Fuel company acquisitions continue to succeed or fail based on the same core principles as they always have. But several factors have changed the playing field. It’s still a nine-inning ballgame, but the outfield fences have been moved back.
While some of these factors — like macroeconomic trends and private equity dynamics — may seem worlds away from the concerns of small business owners looking to buy or sell, the deal landscape is in many ways shaped by the same factors impacting large businesses. According to the latest S&P Global Market Intelligence Data, the pace of lower middle market merger and acquisition activity has slowed significantly in 2024 compared to the boom in 2021 and 2022. In the delivered fuels and HVAC sectors, we are seeing nominal slowdowns in acquisitions due to tightened bank underwriting. Still, acquisitions remain fairly steady. Deals are still getting done, but they’re taking longer, and they’re a bit more challenging to bring to close.
The requirements for getting these deals to close are shifting. Buyers — and subsequently, sellers —are embracing new structures to bring acquisitions across the finish line. The all-cash deal of 2021 is giving way to offers that include a mix of cash and structured payments, reflecting the changing market conditions. And as a rule, we are seeing fewer active buyers in the mix.
The good news is that a steady flow of transactions continues. Given the Federal Reserve’s lower interest rate signals, combined with an abundance of “dry powder” (capital raised but not yet invested) from private equity, the outlook is positive for the rest of the year. However, it will be crucial for fuel and HVAC companies to understand the current financial climate in order to take full advantage.
What to Expect Based on Company Size
EBITDA under $2 million. Companies in this size range encompass most of the delivered fuels and HVAC landscape. Typically, businesses in this category carry revenues below $15 million. They must often be creative to reach an agreement as they strive to complete deals with fewer tools than companies further up the size chain. While offer structures are dependent on the quality of the assets for sale and the financial strength of the buyer, the dominant financing involves “traditional” tools, including personal equity, bank term debt (including SBA-guaranteed loans), equipment lines of credit and commercial mortgages. Compared with earlier this decade, we are seeing a heavier use of seller financing notes and earnout structures to bridge the gap between available bank financing and sellers’ expectations. Earnouts based on achieving targeted EBITDA, gross profit or retained gallons for both fuel and HVAC sellers are now common, especially where there is uncertainty about maintaining historical earnings.

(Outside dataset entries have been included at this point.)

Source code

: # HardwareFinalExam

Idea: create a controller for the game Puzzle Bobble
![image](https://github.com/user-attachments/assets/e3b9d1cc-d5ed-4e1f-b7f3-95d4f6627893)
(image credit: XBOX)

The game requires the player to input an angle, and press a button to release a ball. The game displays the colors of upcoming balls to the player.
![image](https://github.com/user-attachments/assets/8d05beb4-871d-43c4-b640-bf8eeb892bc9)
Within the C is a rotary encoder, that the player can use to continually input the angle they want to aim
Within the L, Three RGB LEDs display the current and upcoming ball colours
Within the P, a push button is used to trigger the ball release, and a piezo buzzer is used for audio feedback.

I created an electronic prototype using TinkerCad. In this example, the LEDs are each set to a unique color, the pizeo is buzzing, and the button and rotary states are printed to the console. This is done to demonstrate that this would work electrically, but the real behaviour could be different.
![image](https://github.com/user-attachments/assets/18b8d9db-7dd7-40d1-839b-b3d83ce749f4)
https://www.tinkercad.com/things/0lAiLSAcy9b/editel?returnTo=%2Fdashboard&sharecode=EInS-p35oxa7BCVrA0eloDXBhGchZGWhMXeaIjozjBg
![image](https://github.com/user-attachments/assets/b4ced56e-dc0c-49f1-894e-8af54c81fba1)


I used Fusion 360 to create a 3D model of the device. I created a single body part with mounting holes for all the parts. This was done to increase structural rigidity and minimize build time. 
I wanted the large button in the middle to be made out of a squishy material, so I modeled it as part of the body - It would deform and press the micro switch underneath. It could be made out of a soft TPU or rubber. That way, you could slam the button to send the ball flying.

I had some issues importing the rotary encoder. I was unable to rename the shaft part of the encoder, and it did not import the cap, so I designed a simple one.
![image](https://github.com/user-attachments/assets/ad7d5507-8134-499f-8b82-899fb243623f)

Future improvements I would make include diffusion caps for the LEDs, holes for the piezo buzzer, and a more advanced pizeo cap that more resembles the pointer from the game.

EBITDA Between $2 million and $4 million. Businesses in this range generally have revenues of up to $50 million. The traditional financing tools noted in the prior section, including bank financing and earnout arrangements, remain common in this size range. At this size level, we begin to see an appetite from private capital providers to support strong management teams and growing companies with credit and equity financing. These non-bank capital sources have begun aggressively serving this space as traditional bank lending has receded. Capital providers are extending a mix of products to business owners, including senior and subordinated debt, mezzanine debt and unitranche loans (i.e., where one loan facility covers both senior and subordinated debt). Private capital sources frequently come into play for business recapitalizations and funding sizeable acquisitions. It has become increasingly common for sellers to roll over a portion of their equity into the acquiring company, allowing them to participate in future growth and benefit from tax advantages.

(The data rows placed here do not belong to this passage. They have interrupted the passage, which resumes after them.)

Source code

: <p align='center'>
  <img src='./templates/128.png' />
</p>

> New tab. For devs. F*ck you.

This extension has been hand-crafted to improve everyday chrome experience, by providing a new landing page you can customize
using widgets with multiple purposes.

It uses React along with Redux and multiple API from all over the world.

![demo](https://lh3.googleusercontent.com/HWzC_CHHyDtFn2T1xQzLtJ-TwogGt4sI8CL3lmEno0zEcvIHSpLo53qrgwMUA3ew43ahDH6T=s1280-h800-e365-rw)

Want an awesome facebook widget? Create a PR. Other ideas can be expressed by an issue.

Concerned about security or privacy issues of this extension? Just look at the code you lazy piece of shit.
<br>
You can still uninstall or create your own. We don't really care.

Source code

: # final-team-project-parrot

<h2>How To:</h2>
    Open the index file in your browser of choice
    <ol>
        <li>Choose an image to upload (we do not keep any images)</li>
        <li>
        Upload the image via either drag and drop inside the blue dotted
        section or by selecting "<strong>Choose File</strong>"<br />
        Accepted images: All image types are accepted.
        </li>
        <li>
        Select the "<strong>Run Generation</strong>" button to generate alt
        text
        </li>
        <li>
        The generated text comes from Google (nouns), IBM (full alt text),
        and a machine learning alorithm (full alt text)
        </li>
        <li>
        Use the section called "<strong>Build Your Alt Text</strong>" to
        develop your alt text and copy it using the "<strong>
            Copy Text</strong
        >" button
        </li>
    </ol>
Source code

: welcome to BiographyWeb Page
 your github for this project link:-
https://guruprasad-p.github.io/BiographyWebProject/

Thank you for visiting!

EBITDA Over $4 million. Companies in this range typically have revenues exceeding $50 million and more robust management structures. While many such businesses have grown via the use of traditional financing tools over decades, they now attract a wide range of institutional capital that they can use to accelerate growth and achieve efficiency. Many businesses in this range have consequently used their access to diverse capital sources to pursue transformational acquisitions in a consolidating market. All-cash transactions at this level are more feasible due to the wider capital access, and seller equity rollover arrangements are standard.

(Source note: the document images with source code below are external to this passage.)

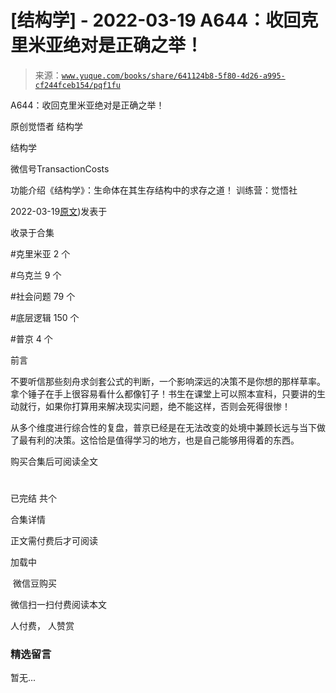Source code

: # [结构学] - 2022-03-19 A644：收回克里米亚绝对是正确之举！

> 来源：[`www.yuque.com/books/share/641124b8-5f80-4d26-a995-cf244fceb154/pqf1fu`](https://www.yuque.com/books/share/641124b8-5f80-4d26-a995-cf244fceb154/pqf1fu)



A644：收回克里米亚绝对是正确之举！ 

原创觉悟者 结构学 

结构学 

微信号TransactionCosts 

功能介绍《结构学》：生命体在其生存结构中的求存之道！ 训练营：觉悟社 

2022-03-19[原文](https://mp.weixin.qq.com/s?__biz=MzIzMDYwOTM0Mg==&mid=2247487112&idx=1&sn=c116d6a79085ad9fe413f42170eca23a&chksm=e8b19659dfc61f4fdb34ac71a7efb0994e7e3c07f7e8b75f34c646b05293f27d2e21423efc1a#rd))发表于 

收录于合集 

#克里米亚 2 个 

#乌克兰 9 个 

#社会问题 79 个 

#底层逻辑 150 个 

#普京 4 个 

前言 

不要听信那些刻舟求剑套公式的判断，一个影响深远的决策不是你想的那样草率。拿个锤子在手上很容易看什么都像钉子！书生在课堂上可以照本宣科，只要讲的生动就行，如果你打算用来解决现实问题，绝不能这样，否则会死得很惨！ 

从多个维度进行综合性的复盘，普京已经是在无法改变的处境中兼顾长远与当下做了最有利的决策。这恰恰是值得学习的地方，也是自己能够用得着的东西。 

购买合集后可阅读全文 

# 

已完结 共个 

合集详情 

正文需付费后才可阅读 

加载中 

 微信豆购买 

微信扫一扫付费阅读本文 

人付费， 人赞赏 

### 精选留言 

暂无...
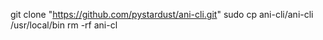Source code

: git clone "https://github.com/pystardust/ani-cli.git"
sudo cp ani-cli/ani-cli /usr/local/bin
rm -rf ani-cl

Understanding the financing options and deal structures relevant to your business size is key to navigating the acquisition process in 2024. Fortunately, there is a pathway to success for companies of every size, on the both the buying and selling side. Even if the fences have been moved back, there’s still ample opportunity for the right players to hit home runs.
Jeff Simpson is the founder and managing member of Notch Capital, a private investment firm specializing in buyouts and recapitalizations of lower middle market businesses in the heating, cooling and home services industries. Notch Capital also provides advisory services to help these businesses strengthen their performance and analyze acquisitions.